Dad was born in 1925 above his parent’s store. I don’t think being a child of Portuguese immigrants was why he thrived at getting things for trade or below market price … it was all part of the game. From boxes of linguica sausage to avocado colored appliances – we were never surprised what he’d bring home from an afternoon of hard bargaining and deal making.

He told me in WWII, stationed in the Aleutian Islands, that the Japanese were so close, he could hit them with a coke bottle. He also told me that dogs were really bad poker players as anytime they got a good hand their tails would wag. I believed it ALL as a child – even that he graduated from the “School of Hard Knocks.”

 He was a man of the time and although my mom worked full time nights, he still expected dinner to be made, the kids to keep noise to a minimum, a single Canadian Mist over ice and a shot of Mylanta when he got home promptly every night at 5:30 pm. Any taxi driving of my brother and me to our respective games, most always on separate ends of town, was my mother’s job.

Weekends he worked hard keeping our yard immaculate and he would wear his old dress pants which I remember mostly as brown polyester along with a short sleeved dress shirt thin and soft from hundreds of washings. I never knew why jeans were not part of his wardrobe. And if my brother and I ever got in trouble, he would make the motions of taking off his belt, but never laid a hand or a strap on either of us – even when I thought it was hilarious when I filled his wingtips with his hair gel or when my brother took the shoe polish to the side of our yellow house.

I’d like to think, if he were still alive, next month on Father’s Day that we’d still dance around the rumpus room (although I’d be too heavy to put my feet on top of his) or spend the evening laughing at a favorite show like Hee Haw or Flip Wilson. Even better, he’d still have his boat and we’d spend the weekend fishing for bass, sitting on the sparkly gold upholstered seats that would burn your bare skin on hot summer days.

 I’d like to think that I’d still look at him through the eyes of a thirteen year old, the age I said goodbye to him, as my “more handsome than Rock Hudson daddy” that I adored. And not judge him from a grown woman’s point of view and see his faults as a husband or as a man born in a very different and less accepting era.

 I grew up thinking that all men had large noses, could fix or build anything, their favorite place to shop was Sears Roebuck, had quick tempers, owned really cool tackle boxes with beautiful fish lures and would never order the cheapest thing on a menu.
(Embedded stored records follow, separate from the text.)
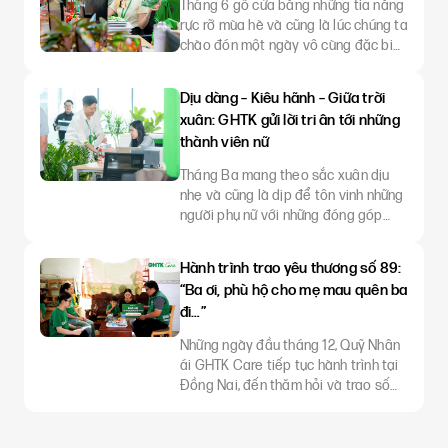
Tháng 6 gõ cửa bằng những tia nắng
rực rỡ mùa hè và cũng là lúc chúng ta
chào đón một ngày vô cùng đặc biệt
– Ngày Quốc tế Thiếu nhi 1/6. Dịp 1/6
năm nay, GHTK tổ chức nhiều các
Dịu dàng – Kiêu hãnh – Giữa trời
hoạt động dành cho con em. Vừa thể
xuân: GHTK gửi lời tri ân tới những
hiện sự quan tâm dành cho các con.
thành viên nữ
Vừa là cầu nối để kết nối các gia
đình. Người bạn đồ
Tháng Ba mang theo sắc xuân dịu
nhẹ và cũng là dịp để tôn vinh những
người phụ nữ với những đóng góp
bền bỉ trong công việc và cuộc sống.
Nhân ngày Quốc tế Phụ nữ 8/3, GHTK
Hành trình trao yêu thương số 89:
đã gửi tặng những món quà nhỏ tới
“Ba ơi, phù hộ cho mẹ mau quên ba
các thành viên nữ đang làm việc tại
đi…”
các kho, văn phòng và hub trên cả
nước. Đi kèm là tấm thi
Những ngày đầu tháng 12, Quỹ Nhân
ái GHTK Care tiếp tục hành trình tại
Đồng Nai, đến thăm hỏi và trao số
tiền ủng hộ tới gia đình anh Nguyễn
Hoàng Anh Tuấn – Nhân viên giao
nhận - Kho Tân Phú. Anh Tuấn không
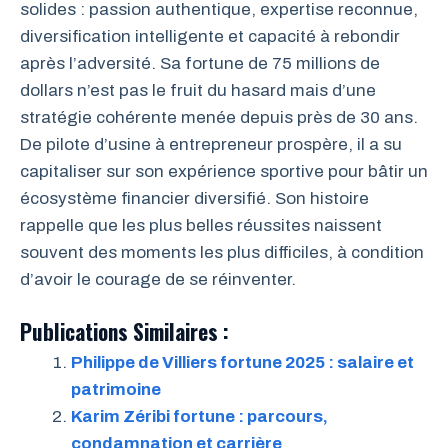
solides : passion authentique, expertise reconnue,
diversification intelligente et capacité à rebondir
après l’adversité. Sa fortune de 75 millions de
dollars n’est pas le fruit du hasard mais d’une
stratégie cohérente menée depuis près de 30 ans.
De pilote d’usine à entrepreneur prospère, il a su
capitaliser sur son expérience sportive pour bâtir un
écosystème financier diversifié. Son histoire
rappelle que les plus belles réussites naissent
souvent des moments les plus difficiles, à condition
d’avoir le courage de se réinventer.
Publications Similaires :
Philippe de Villiers fortune 2025 : salaire et
patrimoine
Karim Zéribi fortune : parcours,
condamnation et carrière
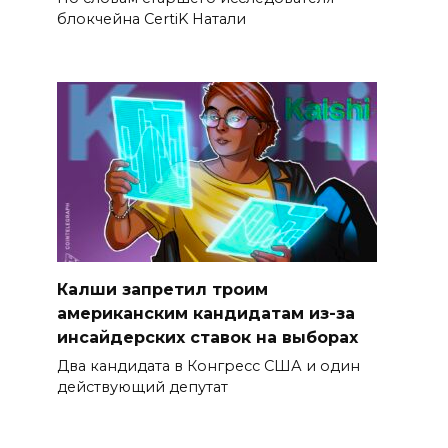
блокчейна CertiK Натали
Калши запретил троим
американским кандидатам из-за
инсайдерских ставок на выборах
Два кандидата в Конгресс США и один
действующий депутат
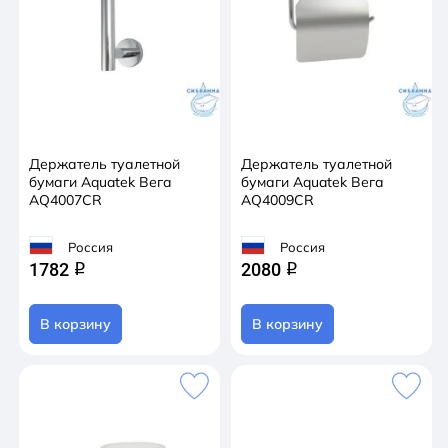
Держатель туалетной
Держатель туалетной
бумаги Aquatek Вега
бумаги Aquatek Вега
AQ4007CR
AQ4009CR
Россия
Россия
1782
2080
q
q
В корзину
В корзину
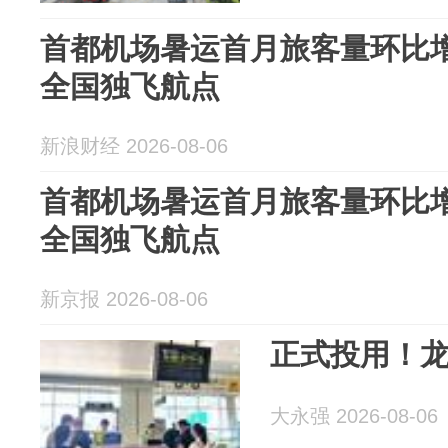
首都机场暑运首月旅客量环比增
全国独飞航点
新浪财经 2026-08-06
首都机场暑运首月旅客量环比增
全国独飞航点
新京报 2026-08-06
正式投用！
大永强 2026-08-06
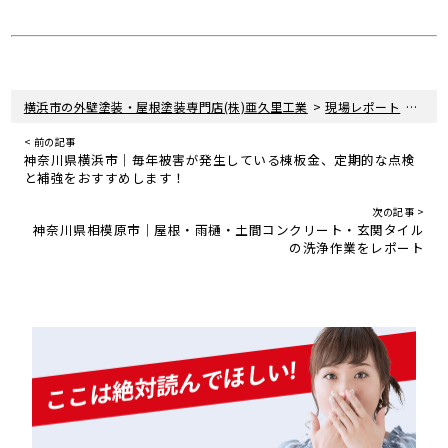
>
>
横浜市の外壁塗装・屋根塗装専門店(株)亜久里工業
現場レポート
神奈
< 前の記事
神奈川県横浜市｜毎年被害が発生している棟板金、定期的な点検
と補強をおすすめします！
次の記事 >
神奈川県相模原市｜屋根・雨樋・土間コンクリート・玄関タイル
の洗浄作業をレポート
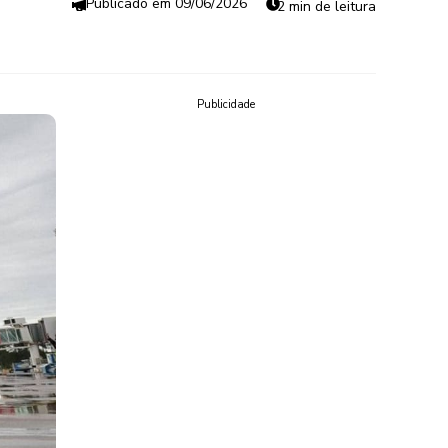
09/06/2026
2 min de leitura
Publicidade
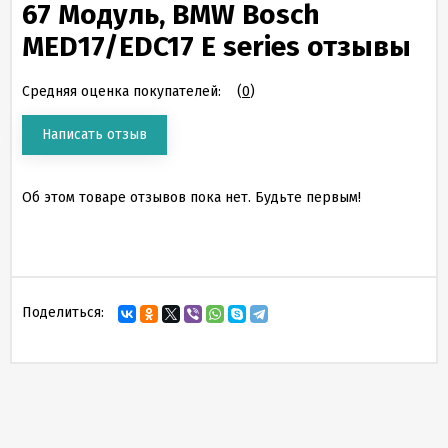
67 Модуль, BMW Bosch
MED17/EDC17 E series отзывы
Средняя оценка покупателей:
(
0
)
Написать отзыв
Об этом товаре отзывов пока нет. Будьте первым!
Поделиться:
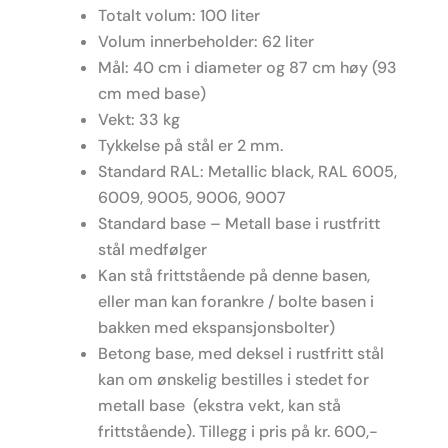
Totalt volum: 100 liter
Volum innerbeholder: 62 liter
Mål: 40 cm i diameter og 87 cm høy (93
cm med base)
Vekt: 33 kg
Tykkelse på stål er 2 mm.
Standard RAL: Metallic black, RAL 6005,
6009, 9005, 9006, 9007
Standard base – Metall base i rustfritt
stål medfølger
Kan stå frittstående på denne basen,
eller man kan forankre / bolte basen i
bakken med ekspansjonsbolter)
Betong base, med deksel i rustfritt stål
kan om ønskelig bestilles i stedet for
metall base (ekstra vekt, kan stå
frittstående). Tillegg i pris på kr. 600,-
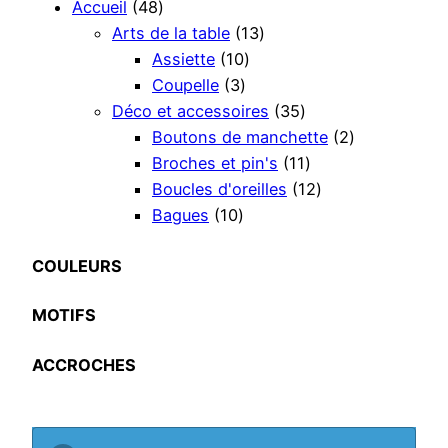
4
Accueil
48
8
1
Arts de la table
13
個
1
3
Assiette
10
の
3
0
個
Coupelle
3
商
個
個
の
3
Déco et accessoires
35
品
の
の
商
5
2
Boutons de manchette
2
商
商
品
個
1
個
Broches et pin's
11
品
品
の
1
1
の
Boucles d'oreilles
12
1
商
個
2
商
Bagues
10
0
品
の
個
品
個
商
の
COULEURS
の
品
商
MOTIFS
商
品
品
ACCROCHES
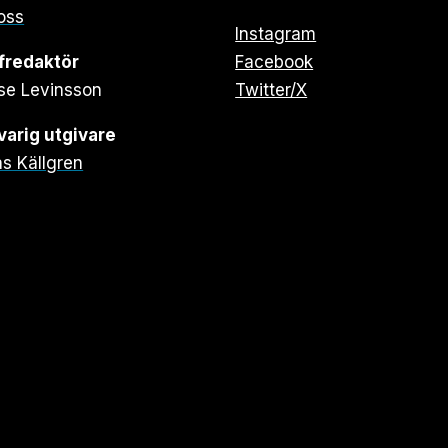
oss
Instagram
fredaktör
Facebook
se Levinsson
Twitter/X
arig utgivare
s Källgren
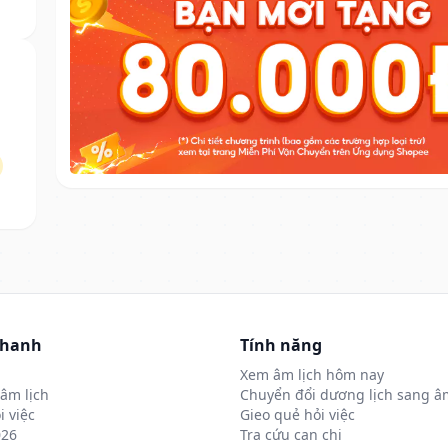
nhanh
Tính năng
Xem âm lịch hôm nay
âm lịch
Chuyển đổi dương lịch sang âm
i việc
Gieo quẻ hỏi việc
026
Tra cứu can chi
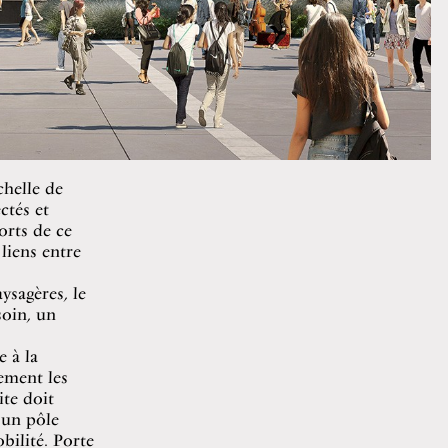
chelle de
ctés et
orts de ce
liens entre
ysagères, le
soin, un
e à la
lement les
ite doit
 un pôle
bilité. Porte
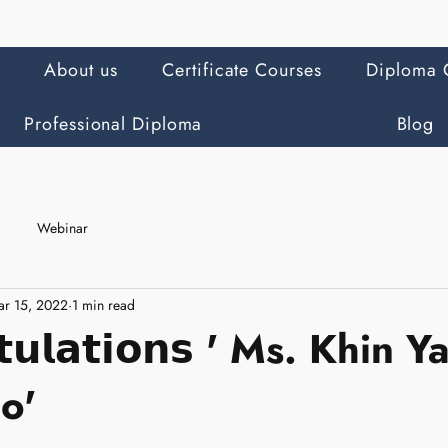
About us
Certificate Courses
Diploma 
Professional Diploma
Blog
Webinar
ar 15, 2022
1 min read
𝘁𝘂𝗹𝗮𝘁𝗶𝗼𝗻𝘀 ' Ms. Khin 
o'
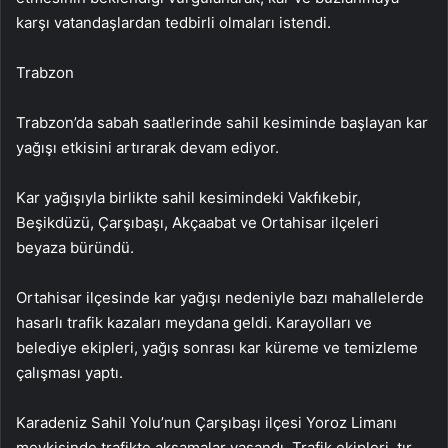
karşı vatandaşlardan tedbirli olmaları istendi.
Trabzon
Trabzon’da sabah saatlerinde sahil kesiminde başlayan kar
yağışı etkisini artırarak devam ediyor.
Kar yağışıyla birlikte sahil kesimindeki Vakfıkebir,
Beşikdüzü, Çarşıbaşı, Akçaabat ve Ortahisar ilçeleri
beyaza büründü.
Ortahisar ilçesinde kar yağışı nedeniyle bazı mahallelerde
hasarlı trafik kazaları meydana geldi. Karayolları ve
belediye ekipleri, yağış sonrası kar küreme ve temizleme
çalışması yaptı.
Karadeniz Sahil Yolu’nun Çarşıbaşı ilçesi Yoroz Limanı
mevkisinde trafikte aksamalar yaşandı. Trafik ekipleri, tır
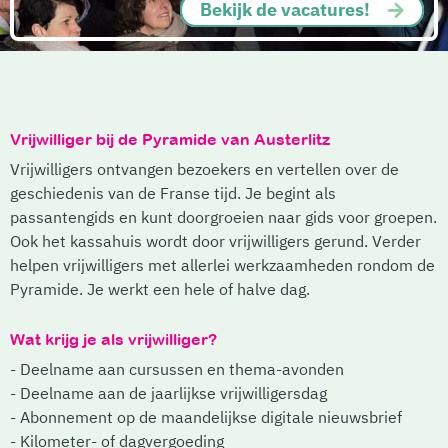
Bekijk de vacatures!
Vrijwilliger bij de Pyramide van Austerlitz
Vrijwilligers ontvangen bezoekers en vertellen over de
geschiedenis van de Franse tijd. Je begint als
passantengids en kunt doorgroeien naar gids voor groepen.
Ook het kassahuis wordt door vrijwilligers gerund. Verder
helpen vrijwilligers met allerlei werkzaamheden rondom de
Pyramide. Je werkt een hele of halve dag.
Wat krijg je als vrijwilliger?
- Deelname aan cursussen en thema-avonden
- Deelname aan de jaarlijkse vrijwilligersdag
- Abonnement op de maandelijkse digitale nieuwsbrief
- Kilometer- of dagvergoeding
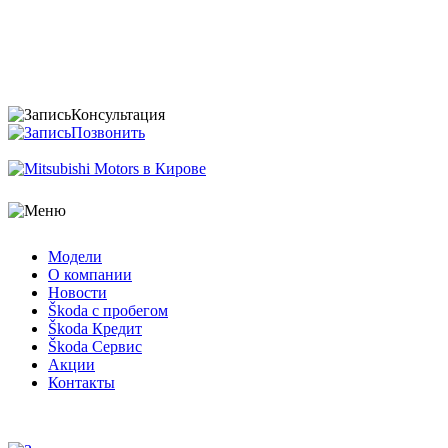
Консультация
Позвонить
Модели
О компании
Новости
Škoda с пробегом
Škoda Кредит
Škoda Сервис
Акции
Контакты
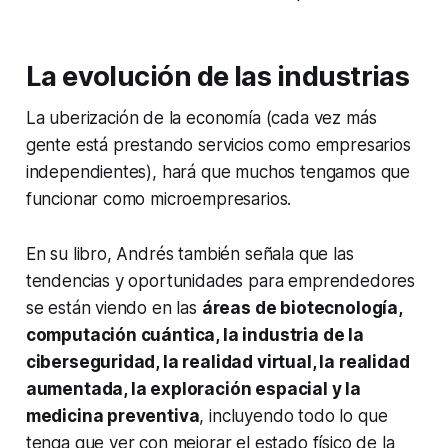
La evolución de las industrias
La
uberización
de la economía (cada vez más
gente está prestando servicios como empresarios
independientes), hará que muchos tengamos que
funcionar como microempresarios.
En su libro, Andrés también señala que las
tendencias y oportunidades para emprendedores
se están viendo en las
áreas de biotecnología,
computación cuántica, la industria de la
ciberseguridad, la realidad virtual, la realidad
aumentada, la exploración espacial y la
medicina preventiva
, incluyendo todo lo que
tenga que ver con mejorar el estado físico de la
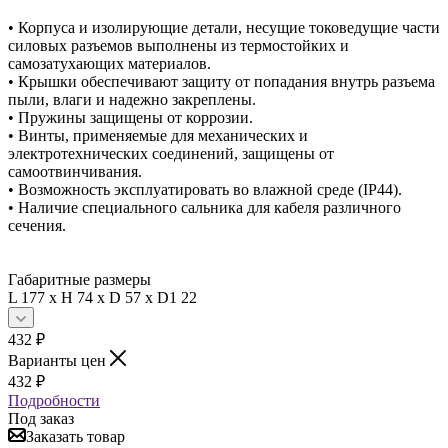
• Корпуса и изолирующие детали, несущие токоведущие части
силовых разъемов выполнены из термостойких и
самозатухающих материалов.
• Крышки обеспечивают защиту от попадания внутрь разъема
пыли, влаги и надежно закреплены.
• Пружины защищены от коррозии.
• Винты, применяемые для механических и
электротехнических соединений, защищены от
самоотвинчивания.
• Возможность эксплуатировать во влажной среде (IP44).
• Наличие специального сальника для кабеля различного
сечения.
Габаритные размеры
L 177 х H 74 х D 57 х D1 22
432
₽
Варианты цен
432
₽
Подробности
Под заказ
Заказать товар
 And most importantly, after he was done with the yard work, we’d sit at our kitchen table, he’d light-up a Winston cigarette and we’d have these terribly important-to-me conversations. He would listen to me in a way that I believed he would listen to another adult. He made me feel like I was the smartest little girl in the world.

 It is certainly not surprising then, that I married a man, after nearly 25 years of companionship, makes me feel like the smartest little gal in the world.